(Collected data)
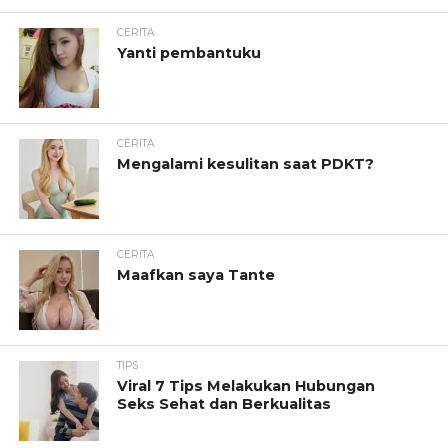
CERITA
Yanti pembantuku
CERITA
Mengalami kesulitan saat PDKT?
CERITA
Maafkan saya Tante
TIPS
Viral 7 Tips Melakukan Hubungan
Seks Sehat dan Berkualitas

--

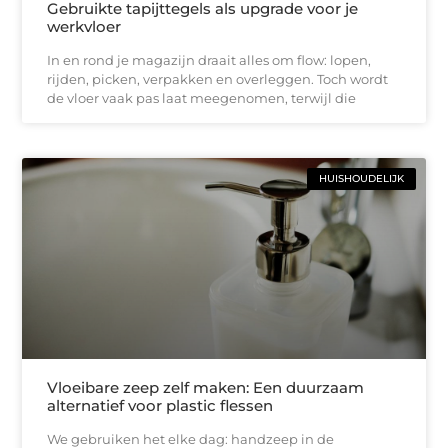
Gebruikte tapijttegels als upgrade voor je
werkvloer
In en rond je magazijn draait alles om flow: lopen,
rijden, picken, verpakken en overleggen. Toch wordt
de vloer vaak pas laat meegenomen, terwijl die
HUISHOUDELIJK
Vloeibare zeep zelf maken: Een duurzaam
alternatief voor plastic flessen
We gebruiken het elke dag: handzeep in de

* * *

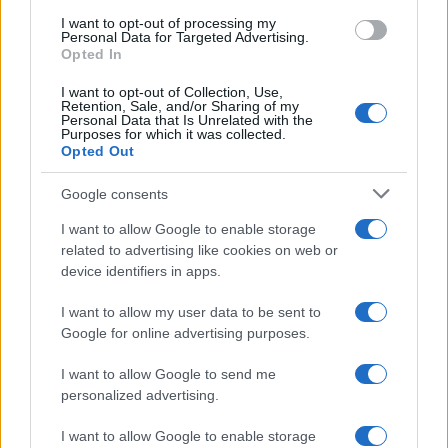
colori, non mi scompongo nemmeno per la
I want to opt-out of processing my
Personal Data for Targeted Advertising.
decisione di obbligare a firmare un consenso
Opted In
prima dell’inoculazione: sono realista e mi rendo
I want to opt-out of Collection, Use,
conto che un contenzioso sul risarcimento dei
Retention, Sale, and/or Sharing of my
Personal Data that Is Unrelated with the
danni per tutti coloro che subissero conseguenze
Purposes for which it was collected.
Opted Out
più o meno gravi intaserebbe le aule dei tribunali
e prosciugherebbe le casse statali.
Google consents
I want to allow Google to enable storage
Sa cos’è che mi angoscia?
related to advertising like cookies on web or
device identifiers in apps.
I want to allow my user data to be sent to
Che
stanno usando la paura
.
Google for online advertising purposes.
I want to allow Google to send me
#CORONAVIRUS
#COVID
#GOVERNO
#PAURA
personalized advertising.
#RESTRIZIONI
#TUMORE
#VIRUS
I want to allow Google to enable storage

TRY IT> Scan the records above for the string "Google", then select every line that holds it.

EXERCISE OUTPUT>
Google consents
I want to allow Google to enable storage
Google for online advertising purposes.
I want to allow Google to send me
I want to allow Google to enable storage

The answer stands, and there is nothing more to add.